In 1968, Humphrey became an Amway distributor as part of a lifelong dream of wanting to get away from his railroad conductor job and to "be [his] own boss", to "control [his] future", and to no longer be "average and ordinary". As a distributor, Humphrey learned "the basics of recruiting and building an organization". Humphrey quit because selling Amway products was a "fun way to make no money".

=== Insurance Agency Career ===

==== A.L. Williams/Primerica (1977–1991) ====
In 1977, Humphrey was introduced to A.L. Williams (nka Primerica) through an acquaintance, from his Mormon church, that attempted to sell him term life insurance. While at A.L. Williams part-time, Humphrey was promoted to as high as being a national sales director in 1978. That same year, Humphrey resigned from Southern Railway to dedicate to A.L. Williams full-time. In 1987, Humphrey was named "most valuable leader of the decade". At the peak of his career, Humphrey's team consisted of, at most, "50,000 people under him", and took home more than $3 million per year.

==== World Marketing Alliance (WMA) (1991-2001) ====
In 1991, Humphrey left Primerica to start his own insurance marketing company: World Marketing Alliance (WMA). The reasoning for this move was because he was "irked by Primerica's clampdown on commissions from Insurance policies". WMA acts as a vendor that primarily sold variable universal life insurance (VUL) and variable annuities from insurance companies like Aegon, American Skandia (now part of Prudential Financial), Western Reserve (now part of Aegon), Pacific Life, and Zurich Kemper to "Americans... who don't own stocks, either directly or through mutual funds of retirement plans", "don't have traditional brokers" and "lack the financial confidence to... invest in a mutual fund on their own." By 1999, Humphrey's company sold a total of $200 million worth of variable life premiums (insurance) and a total of $400 million in mutual fund sales. By May 2000, Humphrey's company had a total of "63,000 people pushing mortgages and credit cards" and "10,700 licensed reps who can sell mutual funds" through WMA Securities: a subsidiary company that sells insurance products and consists of a team of brokers.
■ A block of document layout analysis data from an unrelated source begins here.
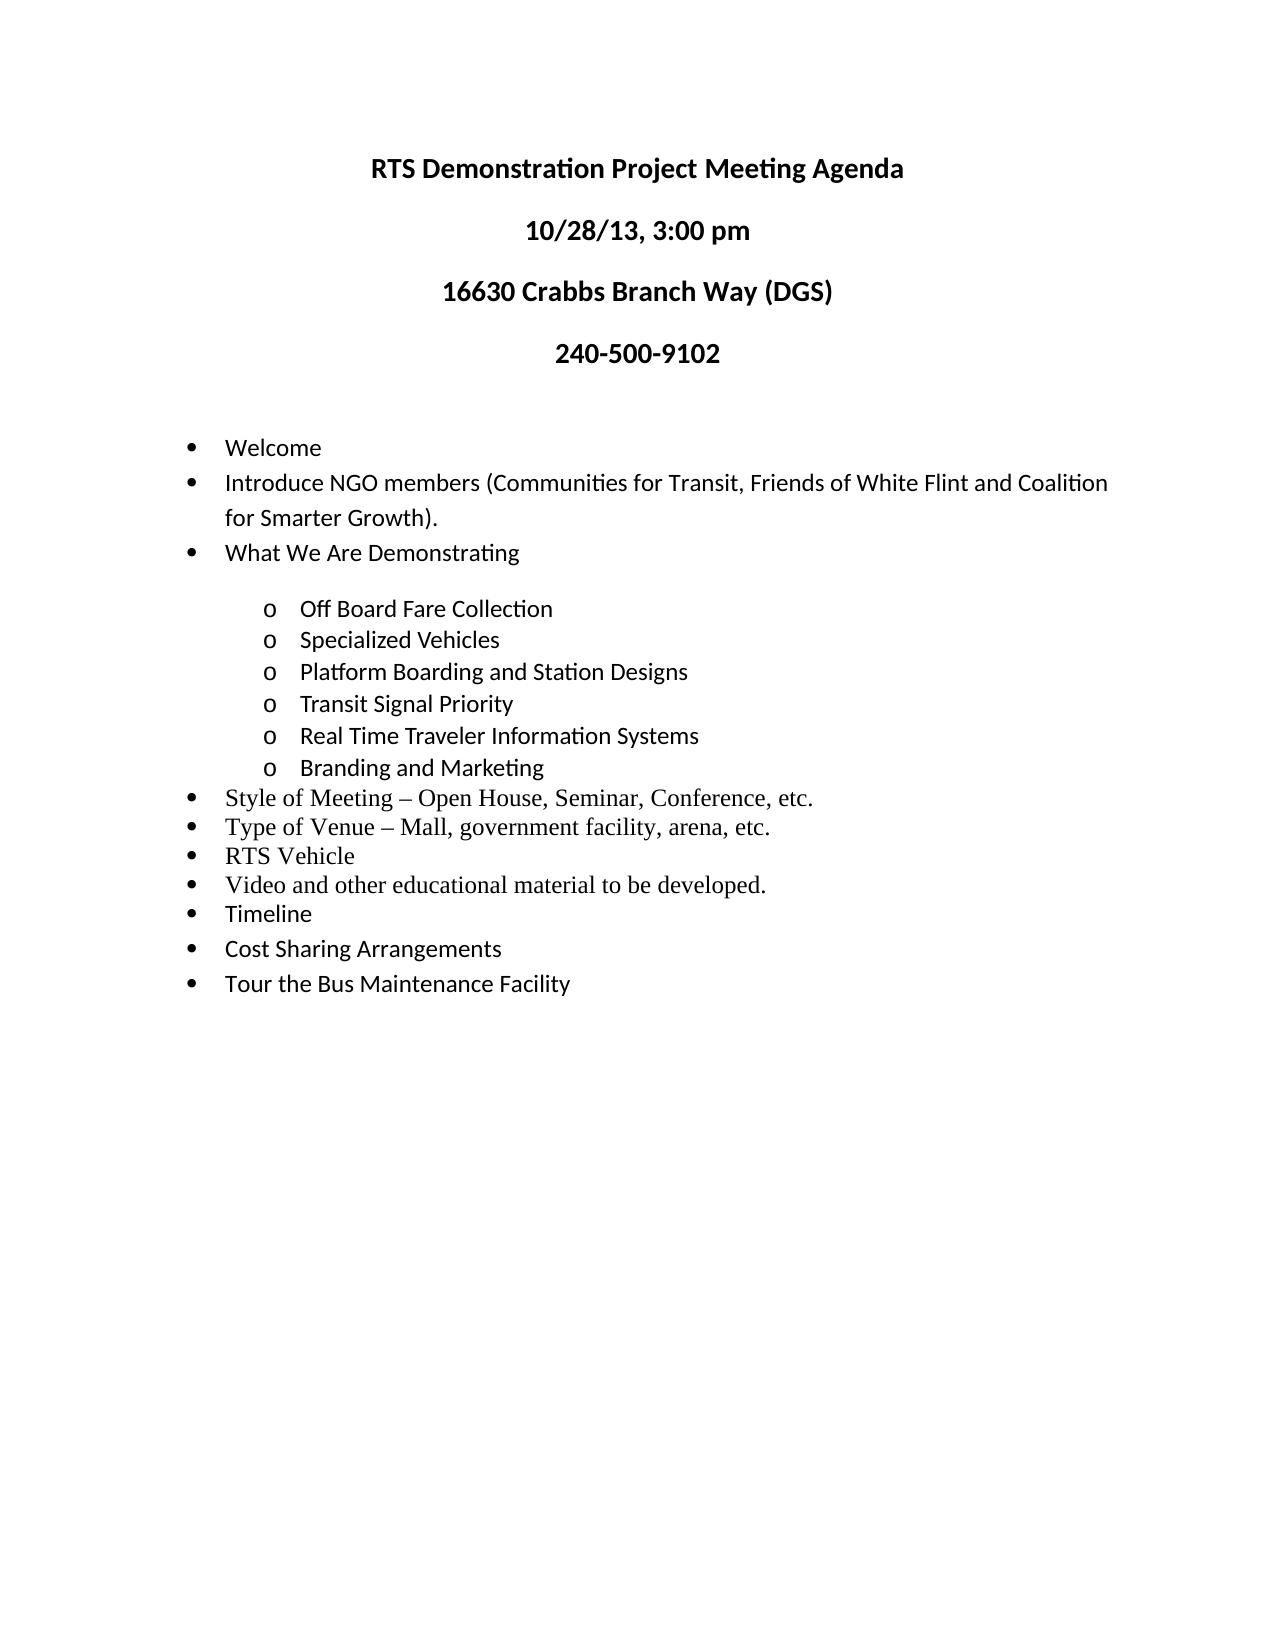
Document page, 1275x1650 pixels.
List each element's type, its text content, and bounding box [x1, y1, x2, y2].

list Cost Sharing Arrangements [187, 933, 1125, 964]
text 16630 Crabbs Branch Way (DGS) [150, 273, 1125, 309]
list Real Time Traveler Information Systems [262, 720, 1125, 752]
list RTS Vehicle [187, 841, 1125, 870]
text 10/28/13, 3:00 pm [150, 212, 1125, 247]
list Style of Meeting – Open House, Seminar, Conference, etc. [187, 783, 1125, 812]
list Off Board Fare Collection [262, 593, 1125, 625]
list Specialized Vehicles [262, 625, 1125, 656]
text RTS Demonstration Project Meeting Agenda [150, 150, 1125, 186]
list What We Are Demonstrating [187, 537, 1125, 568]
list Welcome [187, 432, 1125, 463]
list Platform Boarding and Station Designs [262, 656, 1125, 688]
list Timeline [187, 898, 1125, 929]
list Transit Signal Priority [262, 688, 1125, 720]
list Tour the Bus Maintenance Facility [187, 968, 1125, 999]
list Branding and Marketing [262, 752, 1125, 783]
list Type of Venue – Mall, government facility, arena, etc. [187, 812, 1125, 841]
text 240-500-9102 [150, 335, 1125, 371]
list Introduce NGO members (Communities for Transit, Friends of White Flint and Coalition for Smarter Growth). [187, 467, 1125, 533]
list Video and other educational material to be developed. [187, 870, 1125, 898]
In 1999, Humphrey founded Zillionaire.com.

On July 6, 2001, select assets of WMA were sold to Dutch insurance company Aegon for an undisclosed amount and the company was renamed to, what is today, World Financial Group (WFG).

==== World Leadership Group (WLG) and Hegemon Group International (HGI) (2001–present) ====
The assets that Humphrey kept, after the sale to Aegon, were spun-off into a new organization called World Leadership Group (WLG) which was a business that "dedicated to assisting independent entrepreneurs launch their own private business". In 2006, the company moved their headquarters into a 100,000 square foot office in Johns Creek, Georgia.

In 2014, Humphrey founded Hegemon Group International (HGI). The business was acquired by Integrity Marketing Group in 2022.

== La Rêve ==
In the early 2000s, Humphrey and his wife built and owned La Rêve (lit. 'The Dream' in French): A three-storey, 47,000 square-foot mansion in Cumming, Georgia. The mansion contained a total of eighty-two rooms all including a garage with up to twelve cars, seventy-two televisions screens, "two-lane bowling alley, private nine-hole golf course,... [a] movie theater modeled after the Fox Theatre (Atlanta)", seventeen bathrooms, two swimming pools, "a replica of the old Central of Georgia Railway", and a "'50s diner with a full service soda fountain and black and white tile floors". The entire construction process costed $35 million.

The couple hosted Mitt Romney in 2007 and the Rotary Club's Lanier-Forsyth chapter. The couple also offered guided tours to the general public.

The property went into foreclosure in 2010 and the couple listed the house, at the same year, initially for $50 million. The estate was sold for $11.5 million.

== Personal life ==
Humphrey married insurance agent Norma Wynelle Patrick on July 26, 1961. They had four children together, among them were sons Jody and Jeffrey. As of 2023, the couple resided in Suwanee, Georgia. Humphrey served as a Bishop in the LDS church.

Humphrey was among the 2,000 supporters to contribute to the Mitt Romney 2008 presidential campaign

Humphrey was inducted to the Entrepreneurship Hall of Fame in 2025.